● **THE RECORDS**
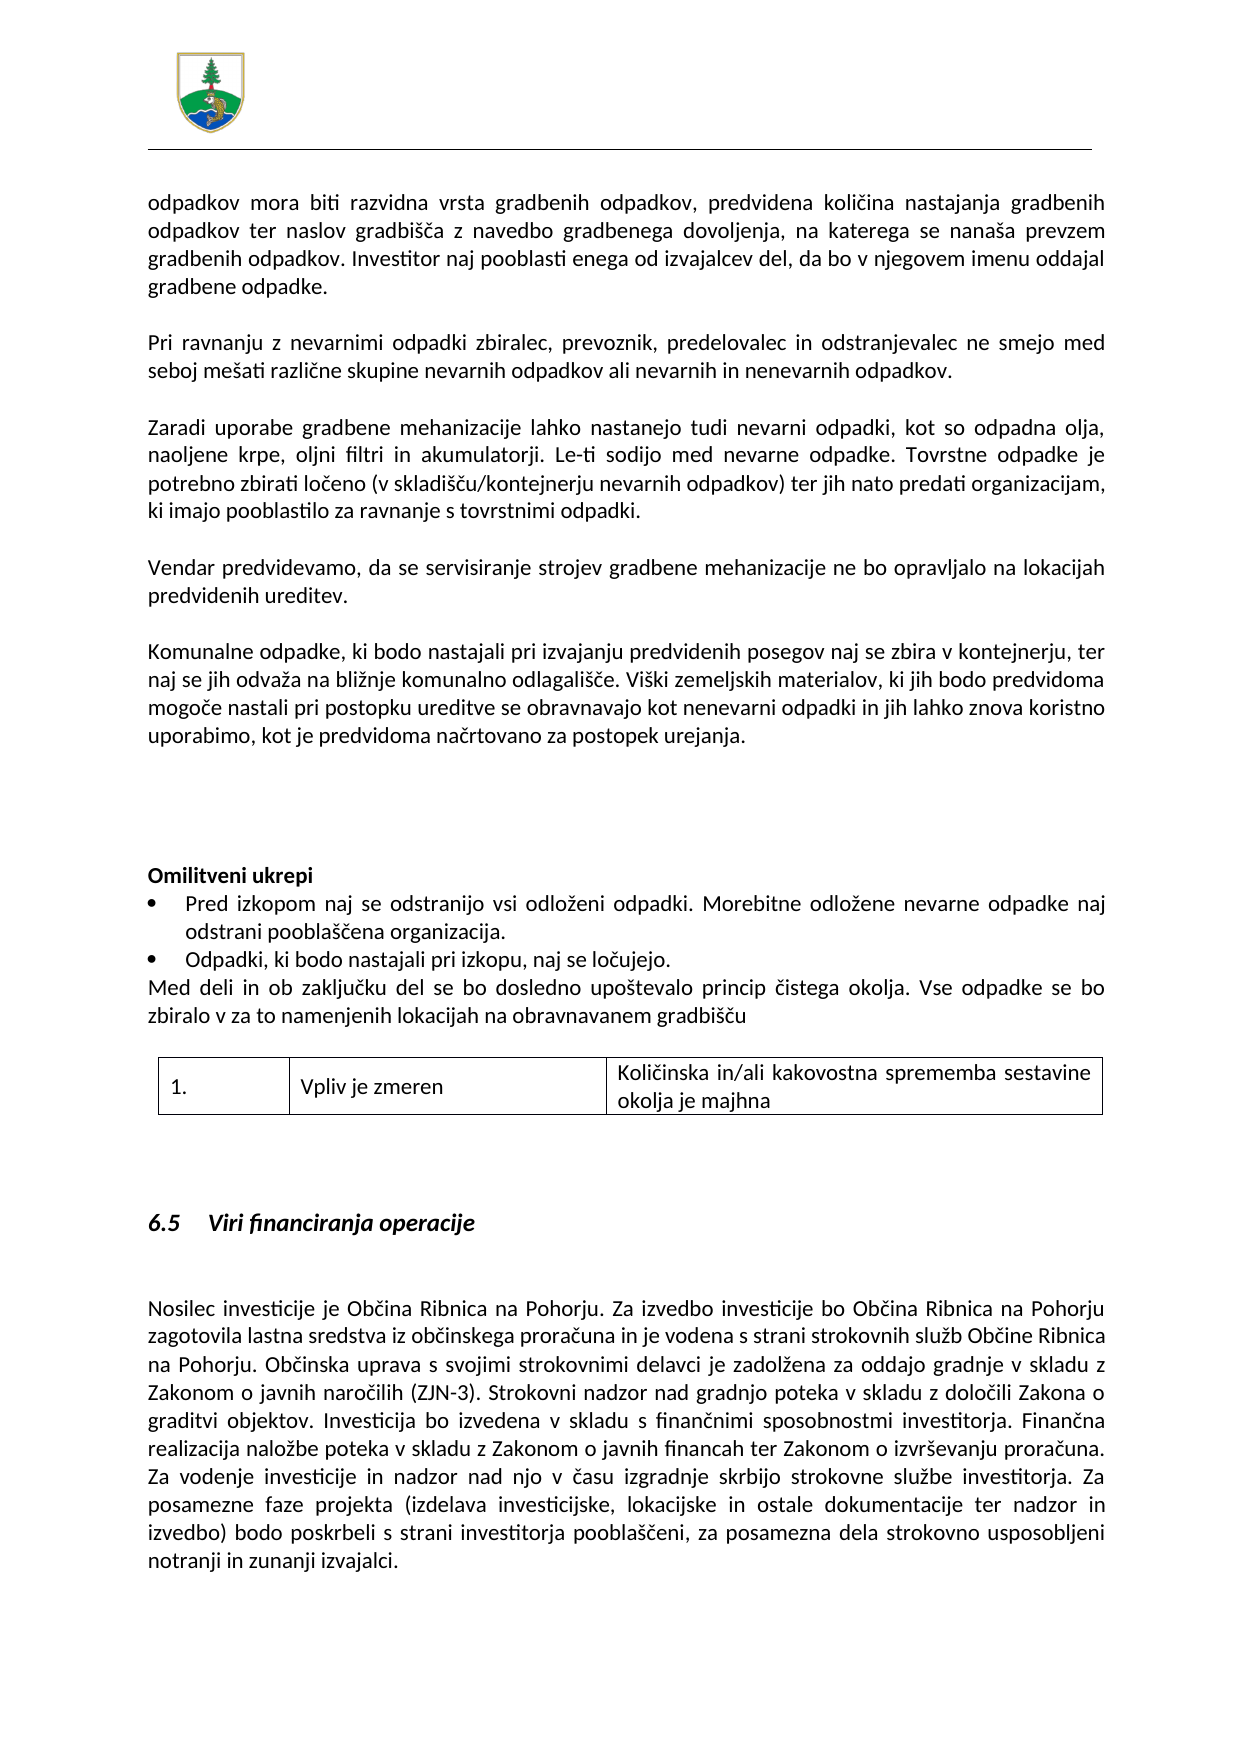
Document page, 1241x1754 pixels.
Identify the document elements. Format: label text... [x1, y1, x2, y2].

subtitle Viri financiranja operacije [148, 1207, 1107, 1238]
list Odpadki, ki bodo nastajali pri izkopu, naj se ločujejo. [148, 945, 1107, 973]
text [148, 188, 1107, 301]
text Nosilec investicije je Občina Ribnica na Pohorju. Za izvedbo investicije bo Občina Ribnica na Pohorju zagotovila lastna sredstva iz občinskega proračuna in je vodena s strani strokovnih služb Občine Ribnica na Pohorju. Občinska uprava s svojimi strokovnimi delavci je zadolžena za oddajo gradnje v skladu z Zakonom o javnih naročilih (ZJN-3). Strokovni nadzor nad gradnjo poteka v skladu z določili Zakona o graditvi objektov. Investicija bo izvedena v skladu s finančnimi sposobnostmi investitorja. Finančna realizacija naložbe poteka v skladu z Zakonom o javnih financah ter Zakonom o izvrševanju proračuna. Za vodenje investicije in nadzor nad njo v času izgradnje skrbijo strokovne službe investitorja. Za posamezne faze projekta (izdelava investicijske, lokacijske in ostale dokumentacije ter nadzor in izvedbo) bodo poskrbeli s strani investitorja pooblaščeni, za posamezna dela strokovno usposobljeni notranji in zunanji izvajalci. [148, 1294, 1107, 1574]
text Med deli in ob zaključku del se bo dosledno upoštevalo princip čistega okolja. Vse odpadke se bo zbiralo v za to namenjenih lokacijah na obravnavanem gradbišču [148, 973, 1107, 1029]
list Pred izkopom naj se odstranijo vsi odloženi odpadki. Morebitne odložene nevarne odpadke naj odstrani pooblaščena organizacija. [148, 889, 1107, 945]
picture [171, 47, 250, 137]
text Omilitveni ukrepi [148, 861, 1107, 889]
text Vendar predvidevamo, da se servisiranje strojev gradbene mehanizacije ne bo opravljalo na lokacijah predvidenih ureditev. [148, 553, 1107, 609]
text Komunalne odpadke, ki bodo nastajali pri izvajanju predvidenih posegov naj se zbira v kontejnerju, ter naj se jih odvaža na bližnje komunalno odlagališče. Viški zemeljskih materialov, ki jih bodo predvidoma mogoče nastali pri postopku ureditve se obravnavajo kot nenevarni odpadki in jih lahko znova koristno uporabimo, kot je predvidoma načrtovano za postopek urejanja. [148, 637, 1107, 749]
table_header Vpliv je zmeren [290, 1058, 606, 1114]
text Zaradi uporabe gradbene mehanizacije lahko nastanejo tudi nevarni odpadki, kot so odpadna olja, naoljene krpe, oljni filtri in akumulatorji. Le-ti sodijo med nevarne odpadke. Tovrstne odpadke je potrebno zbirati ločeno (v skladišču/kontejnerju nevarnih odpadkov) ter jih nato predati organizacijam, ki imajo pooblastilo za ravnanje s tovrstnimi odpadki. [148, 413, 1107, 525]
table_header Količinska in/ali kakovostna sprememba sestavine okolja je majhna [607, 1058, 1102, 1114]
table_header 1. [159, 1058, 289, 1114]
text Pri ravnanju z nevarnimi odpadki zbiralec, prevoznik, predelovalec in odstranjevalec ne smejo med seboj mešati različne skupine nevarnih odpadkov ali nevarnih in nenevarnih odpadkov. [148, 328, 1107, 384]
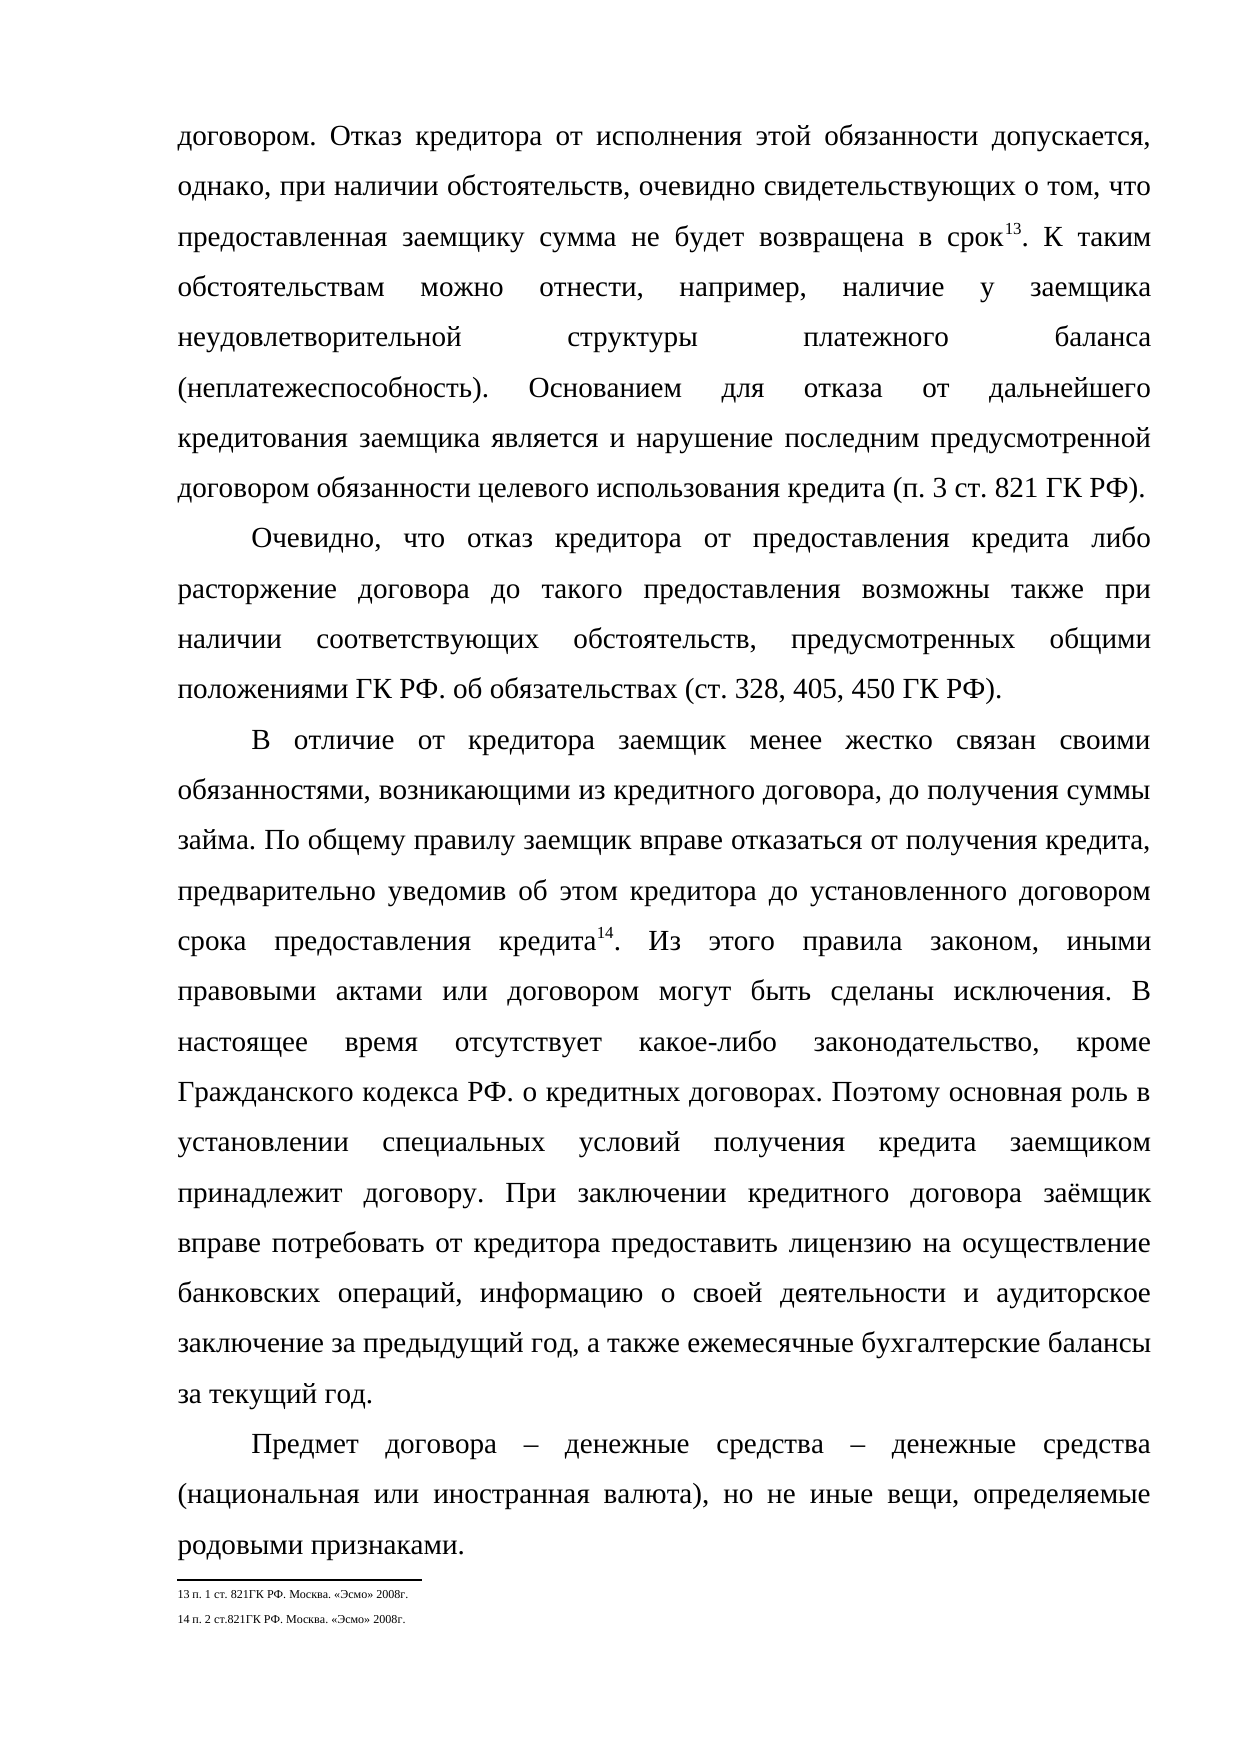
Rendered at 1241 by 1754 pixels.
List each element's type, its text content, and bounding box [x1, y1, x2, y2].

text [177, 118, 1152, 504]
text Предмет договора – денежные средства – денежные средства (национальная или иностранная валюта), но не иные вещи, определяемые родовыми признаками. [177, 1426, 1152, 1560]
text Очевидно, что отказ кредитора от предоставления кредита либо расторжение договора до такого предоставления возможны также при наличии соответствующих обстоятельств, предусмотренных общими положениями ГК РФ. об обязательствах (ст. 328, 405, 450 ГК РФ). [177, 521, 1152, 705]
text В отличие от кредитора заемщик менее жестко связан своими обязанностями, возникающими из кредитного договора, до получения суммы займа. По общему правилу заемщик вправе отказаться от получения кредита, предварительно уведомив об этом кредитора до установленного договором срока предоставления кредита. Из этого правила законом, иными правовыми актами или договором могут быть сделаны исключения. В настоящее время отсутствует какое-либо законодательство, кроме Гражданского кодекса РФ. о кредитных договорах. Поэтому основная роль в установлении специальных условий получения кредита заемщиком принадлежит договору. При заключении кредитного договора заёмщик вправе потребовать от кредитора предоставить лицензию на осуществление банковских операций, информацию о своей деятельности и аудиторское заключение за предыдущий год, а также ежемесячные бухгалтерские балансы за текущий год. [177, 722, 1152, 1409]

● **TASK ITEM**
Your output should be the full set of entries above, restated word for word and free of pictures.

● **OUTPUT FOR THIS EXERCISE**
Document page, 1241x1754 pixels.
Identify the document elements. Format: label text... [x1, y1, x2, y2].

subtitle Viri financiranja operacije [148, 1207, 1107, 1238]
list Odpadki, ki bodo nastajali pri izkopu, naj se ločujejo. [148, 945, 1107, 973]
text [148, 188, 1107, 301]
text Nosilec investicije je Občina Ribnica na Pohorju. Za izvedbo investicije bo Občina Ribnica na Pohorju zagotovila lastna sredstva iz občinskega proračuna in je vodena s strani strokovnih služb Občine Ribnica na Pohorju. Občinska uprava s svojimi strokovnimi delavci je zadolžena za oddajo gradnje v skladu z Zakonom o javnih naročilih (ZJN-3). Strokovni nadzor nad gradnjo poteka v skladu z določili Zakona o graditvi objektov. Investicija bo izvedena v skladu s finančnimi sposobnostmi investitorja. Finančna realizacija naložbe poteka v skladu z Zakonom o javnih financah ter Zakonom o izvrševanju proračuna. Za vodenje investicije in nadzor nad njo v času izgradnje skrbijo strokovne službe investitorja. Za posamezne faze projekta (izdelava investicijske, lokacijske in ostale dokumentacije ter nadzor in izvedbo) bodo poskrbeli s strani investitorja pooblaščeni, za posamezna dela strokovno usposobljeni notranji in zunanji izvajalci. [148, 1294, 1107, 1574]
text Med deli in ob zaključku del se bo dosledno upoštevalo princip čistega okolja. Vse odpadke se bo zbiralo v za to namenjenih lokacijah na obravnavanem gradbišču [148, 973, 1107, 1029]
list Pred izkopom naj se odstranijo vsi odloženi odpadki. Morebitne odložene nevarne odpadke naj odstrani pooblaščena organizacija. [148, 889, 1107, 945]
picture [171, 47, 250, 137]
text Omilitveni ukrepi [148, 861, 1107, 889]
text Vendar predvidevamo, da se servisiranje strojev gradbene mehanizacije ne bo opravljalo na lokacijah predvidenih ureditev. [148, 553, 1107, 609]
text Komunalne odpadke, ki bodo nastajali pri izvajanju predvidenih posegov naj se zbira v kontejnerju, ter naj se jih odvaža na bližnje komunalno odlagališče. Viški zemeljskih materialov, ki jih bodo predvidoma mogoče nastali pri postopku ureditve se obravnavajo kot nenevarni odpadki in jih lahko znova koristno uporabimo, kot je predvidoma načrtovano za postopek urejanja. [148, 637, 1107, 749]
table_header Vpliv je zmeren [290, 1058, 606, 1114]
text Zaradi uporabe gradbene mehanizacije lahko nastanejo tudi nevarni odpadki, kot so odpadna olja, naoljene krpe, oljni filtri in akumulatorji. Le-ti sodijo med nevarne odpadke. Tovrstne odpadke je potrebno zbirati ločeno (v skladišču/kontejnerju nevarnih odpadkov) ter jih nato predati organizacijam, ki imajo pooblastilo za ravnanje s tovrstnimi odpadki. [148, 413, 1107, 525]
table_header Količinska in/ali kakovostna sprememba sestavine okolja je majhna [607, 1058, 1102, 1114]
table_header 1. [159, 1058, 289, 1114]
text Pri ravnanju z nevarnimi odpadki zbiralec, prevoznik, predelovalec in odstranjevalec ne smejo med seboj mešati različne skupine nevarnih odpadkov ali nevarnih in nenevarnih odpadkov. [148, 328, 1107, 384]
Rendered at 1241 by 1754 pixels.
List each element's type, its text content, and bounding box [x1, y1, x2, y2].

text [177, 118, 1152, 504]
text Предмет договора – денежные средства – денежные средства (национальная или иностранная валюта), но не иные вещи, определяемые родовыми признаками. [177, 1426, 1152, 1560]
text Очевидно, что отказ кредитора от предоставления кредита либо расторжение договора до такого предоставления возможны также при наличии соответствующих обстоятельств, предусмотренных общими положениями ГК РФ. об обязательствах (ст. 328, 405, 450 ГК РФ). [177, 521, 1152, 705]
text В отличие от кредитора заемщик менее жестко связан своими обязанностями, возникающими из кредитного договора, до получения суммы займа. По общему правилу заемщик вправе отказаться от получения кредита, предварительно уведомив об этом кредитора до установленного договором срока предоставления кредита. Из этого правила законом, иными правовыми актами или договором могут быть сделаны исключения. В настоящее время отсутствует какое-либо законодательство, кроме Гражданского кодекса РФ. о кредитных договорах. Поэтому основная роль в установлении специальных условий получения кредита заемщиком принадлежит договору. При заключении кредитного договора заёмщик вправе потребовать от кредитора предоставить лицензию на осуществление банковских операций, информацию о своей деятельности и аудиторское заключение за предыдущий год, а также ежемесячные бухгалтерские балансы за текущий год. [177, 722, 1152, 1409]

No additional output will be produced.